Coimas: Em vez das autorizações, o novo regulamento aposta na fiscalização – e na aplicação de coimas para os prevaricadores: «Há um regime sancionatório muito exigente, com coimas que no caso de violações de menor gravidade poderá atingir 10 milhões de euros ou 2% do volume mundial de negócios do grupo onde a empresa se insere e nos casos mais graves podem ascender a 20 milhões de euros ou 4% do volume de negócios mundial», informa Luís Neto Galvão.
E a CNPD?: A CNPD vai ou não sofrer um esvaziamento das funções de supervisão e regulação que tem vindo a exercer nos últimos tempos? «O Regulamento cria um sistema de balcão único (one-stop shop) entre as várias autoridades de proteção de dados europeias e no caso de grupos multinacionais com vários estabelecimentos na Europa, a supervisão mais direta irá passar para autoridades estrangeiras. É, por isso, natural que a CNPD perca algum poder de supervisão mais direta sobre estas empresas. Mas em contrapartida estará mais liberta para atividades de prevenção e de fiscalização, o que não tem sucedido até hoje», responde Luís Neto Galvão.

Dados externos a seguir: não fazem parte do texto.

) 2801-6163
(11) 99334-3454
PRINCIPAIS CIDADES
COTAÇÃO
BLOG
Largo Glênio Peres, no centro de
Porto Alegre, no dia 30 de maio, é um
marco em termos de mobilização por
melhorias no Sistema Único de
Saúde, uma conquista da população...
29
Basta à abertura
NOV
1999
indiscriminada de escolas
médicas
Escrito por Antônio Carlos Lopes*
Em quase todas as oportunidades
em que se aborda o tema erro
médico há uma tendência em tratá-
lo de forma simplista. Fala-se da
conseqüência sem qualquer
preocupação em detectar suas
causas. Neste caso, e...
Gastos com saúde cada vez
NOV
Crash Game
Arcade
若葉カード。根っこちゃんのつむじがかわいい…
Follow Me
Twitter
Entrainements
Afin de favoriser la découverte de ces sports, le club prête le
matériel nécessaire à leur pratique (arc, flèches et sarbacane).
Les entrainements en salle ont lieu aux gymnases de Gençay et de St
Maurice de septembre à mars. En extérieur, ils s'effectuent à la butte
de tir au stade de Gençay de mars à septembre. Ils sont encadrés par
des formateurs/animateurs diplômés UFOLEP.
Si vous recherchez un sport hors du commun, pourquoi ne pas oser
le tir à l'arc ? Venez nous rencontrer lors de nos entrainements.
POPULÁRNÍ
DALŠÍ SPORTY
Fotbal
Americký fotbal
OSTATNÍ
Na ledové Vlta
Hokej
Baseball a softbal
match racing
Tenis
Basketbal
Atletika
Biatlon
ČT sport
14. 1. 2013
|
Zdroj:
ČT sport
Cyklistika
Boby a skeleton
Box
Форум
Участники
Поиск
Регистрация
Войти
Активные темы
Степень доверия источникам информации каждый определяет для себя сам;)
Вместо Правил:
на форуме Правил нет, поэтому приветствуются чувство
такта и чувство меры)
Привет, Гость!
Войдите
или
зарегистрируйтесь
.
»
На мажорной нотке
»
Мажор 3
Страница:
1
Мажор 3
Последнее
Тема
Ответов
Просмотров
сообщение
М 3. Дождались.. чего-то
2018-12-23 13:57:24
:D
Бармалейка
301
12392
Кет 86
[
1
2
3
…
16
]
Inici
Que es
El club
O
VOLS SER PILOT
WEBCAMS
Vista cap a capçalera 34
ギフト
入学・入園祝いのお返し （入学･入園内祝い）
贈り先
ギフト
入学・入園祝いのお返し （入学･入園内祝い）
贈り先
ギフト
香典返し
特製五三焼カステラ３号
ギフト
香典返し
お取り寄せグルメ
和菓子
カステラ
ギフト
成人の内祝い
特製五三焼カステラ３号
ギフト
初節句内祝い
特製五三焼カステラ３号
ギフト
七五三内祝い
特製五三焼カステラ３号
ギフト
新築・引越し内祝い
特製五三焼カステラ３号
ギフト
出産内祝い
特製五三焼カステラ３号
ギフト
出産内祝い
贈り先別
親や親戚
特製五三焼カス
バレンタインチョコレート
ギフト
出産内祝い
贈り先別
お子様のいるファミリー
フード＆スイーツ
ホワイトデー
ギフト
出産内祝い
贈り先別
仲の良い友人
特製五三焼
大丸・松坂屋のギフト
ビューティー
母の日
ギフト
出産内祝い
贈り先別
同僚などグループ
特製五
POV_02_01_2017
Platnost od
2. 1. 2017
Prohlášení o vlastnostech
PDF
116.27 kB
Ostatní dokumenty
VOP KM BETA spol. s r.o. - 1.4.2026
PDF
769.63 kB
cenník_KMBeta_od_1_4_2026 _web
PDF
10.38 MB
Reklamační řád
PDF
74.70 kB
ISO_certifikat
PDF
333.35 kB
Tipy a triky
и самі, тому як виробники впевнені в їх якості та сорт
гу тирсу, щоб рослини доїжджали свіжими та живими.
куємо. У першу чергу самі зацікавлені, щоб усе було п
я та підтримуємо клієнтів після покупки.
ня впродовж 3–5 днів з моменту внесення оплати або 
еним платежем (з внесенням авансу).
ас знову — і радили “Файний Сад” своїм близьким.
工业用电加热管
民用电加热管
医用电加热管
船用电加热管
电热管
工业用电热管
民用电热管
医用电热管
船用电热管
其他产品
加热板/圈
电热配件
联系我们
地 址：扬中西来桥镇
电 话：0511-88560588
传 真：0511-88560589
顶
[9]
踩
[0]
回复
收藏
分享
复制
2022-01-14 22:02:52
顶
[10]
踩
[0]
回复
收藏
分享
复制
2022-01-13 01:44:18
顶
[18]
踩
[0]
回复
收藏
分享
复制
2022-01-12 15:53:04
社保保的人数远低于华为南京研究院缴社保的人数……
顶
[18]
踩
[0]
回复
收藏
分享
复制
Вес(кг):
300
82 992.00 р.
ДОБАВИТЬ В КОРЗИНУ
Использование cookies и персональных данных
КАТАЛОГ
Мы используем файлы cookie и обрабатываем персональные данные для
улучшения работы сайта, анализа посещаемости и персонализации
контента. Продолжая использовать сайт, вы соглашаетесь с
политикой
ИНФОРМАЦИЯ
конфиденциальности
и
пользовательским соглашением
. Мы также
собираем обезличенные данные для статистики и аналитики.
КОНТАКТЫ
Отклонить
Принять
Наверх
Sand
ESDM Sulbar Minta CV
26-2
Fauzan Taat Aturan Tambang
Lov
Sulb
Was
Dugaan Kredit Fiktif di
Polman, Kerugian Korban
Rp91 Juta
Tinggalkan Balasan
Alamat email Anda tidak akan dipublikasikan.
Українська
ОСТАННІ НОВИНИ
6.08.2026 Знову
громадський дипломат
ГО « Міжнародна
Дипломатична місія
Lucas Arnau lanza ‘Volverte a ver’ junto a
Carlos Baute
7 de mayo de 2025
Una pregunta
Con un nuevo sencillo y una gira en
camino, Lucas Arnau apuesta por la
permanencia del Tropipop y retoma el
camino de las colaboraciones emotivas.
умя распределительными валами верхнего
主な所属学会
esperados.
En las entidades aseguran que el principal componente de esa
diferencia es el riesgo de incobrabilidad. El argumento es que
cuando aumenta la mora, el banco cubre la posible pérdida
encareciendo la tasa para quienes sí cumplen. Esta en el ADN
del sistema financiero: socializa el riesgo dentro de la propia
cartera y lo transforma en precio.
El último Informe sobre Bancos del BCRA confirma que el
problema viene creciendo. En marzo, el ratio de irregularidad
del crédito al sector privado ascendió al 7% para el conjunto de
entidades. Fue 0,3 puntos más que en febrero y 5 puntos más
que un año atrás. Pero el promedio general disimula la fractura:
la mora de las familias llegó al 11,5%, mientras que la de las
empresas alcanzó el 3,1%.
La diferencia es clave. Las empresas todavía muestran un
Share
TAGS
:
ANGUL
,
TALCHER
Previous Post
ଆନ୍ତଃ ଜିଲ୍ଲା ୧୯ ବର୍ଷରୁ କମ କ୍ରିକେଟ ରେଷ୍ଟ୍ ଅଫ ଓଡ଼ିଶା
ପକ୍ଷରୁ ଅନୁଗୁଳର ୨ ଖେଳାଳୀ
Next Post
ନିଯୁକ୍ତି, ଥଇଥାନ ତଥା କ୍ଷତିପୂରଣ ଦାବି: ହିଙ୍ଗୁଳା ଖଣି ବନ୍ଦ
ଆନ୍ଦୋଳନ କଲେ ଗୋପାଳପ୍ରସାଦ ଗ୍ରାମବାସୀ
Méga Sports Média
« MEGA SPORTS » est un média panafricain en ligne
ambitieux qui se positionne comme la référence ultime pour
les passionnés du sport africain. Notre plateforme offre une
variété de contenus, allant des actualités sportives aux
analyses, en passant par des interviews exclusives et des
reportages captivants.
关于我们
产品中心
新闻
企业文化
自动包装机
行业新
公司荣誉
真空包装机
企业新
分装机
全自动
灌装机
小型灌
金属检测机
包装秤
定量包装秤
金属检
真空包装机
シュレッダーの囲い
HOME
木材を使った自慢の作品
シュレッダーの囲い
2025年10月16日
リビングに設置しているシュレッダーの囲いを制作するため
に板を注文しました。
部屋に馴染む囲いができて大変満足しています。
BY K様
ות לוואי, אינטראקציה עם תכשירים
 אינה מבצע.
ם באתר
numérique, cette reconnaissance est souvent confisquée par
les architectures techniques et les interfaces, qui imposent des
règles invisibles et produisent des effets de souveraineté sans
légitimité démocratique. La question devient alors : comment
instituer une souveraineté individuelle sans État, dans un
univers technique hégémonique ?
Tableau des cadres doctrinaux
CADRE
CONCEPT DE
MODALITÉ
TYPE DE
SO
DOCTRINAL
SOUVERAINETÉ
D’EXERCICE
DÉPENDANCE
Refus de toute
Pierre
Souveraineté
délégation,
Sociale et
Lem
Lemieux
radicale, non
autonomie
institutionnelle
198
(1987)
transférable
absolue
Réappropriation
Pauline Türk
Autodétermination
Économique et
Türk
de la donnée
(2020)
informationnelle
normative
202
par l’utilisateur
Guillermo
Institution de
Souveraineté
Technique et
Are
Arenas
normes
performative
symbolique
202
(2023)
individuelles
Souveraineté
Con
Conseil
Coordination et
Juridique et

Fora da UE: Que influência o novo regulamento poderá ter envio de dados para fora da UE? Eis a análise de Daniel Reis: «As novas regras aplicam-se a todos os tratamentos de dados pessoais de cidadãos residentes na União Europeia mesmo se a empresa não estiver estabelecida na UE. Esta regra protege obviamente os cidadãos da UE mas é algo onerosa para as empresas estrangeiras (incluindo os gigantes americanos que fizeram muita pressão para remover esta regra). A posição da Comissão Europeia é que não há tratamento diferenciado pois as regras só se aplicam se as empresas estão a desenvolver uma atividade económica no espaço da UE».
Polícias e espiões: O novo regulamento não altera a forma como as autoridades em cada estado-membro acedem aos dados. «As regras relacionadas com o meio de obtenção de provas, investigação criminal e cooperação judiciária internacional não fazem parte do âmbito do Regulamento», explica Daniel Reis.
Virtudes: O regulamento pretende adaptar o panorama legal às novas realidades tecnológicas. Eis o balanço feito por Luís Neto Galvão: «O produto final não é perfeito nem para os cidadãos nem para as empresas. No entanto, o cômputo global é bastante positivo e traduz a relevância que a protecção de dados passou a ter mais recentemente com o Tratado de Lisboa e a Carta dos Direitos Fundamentais da União Europeia e com a jurisprudência do Tribunal de Justiça da União Europeia».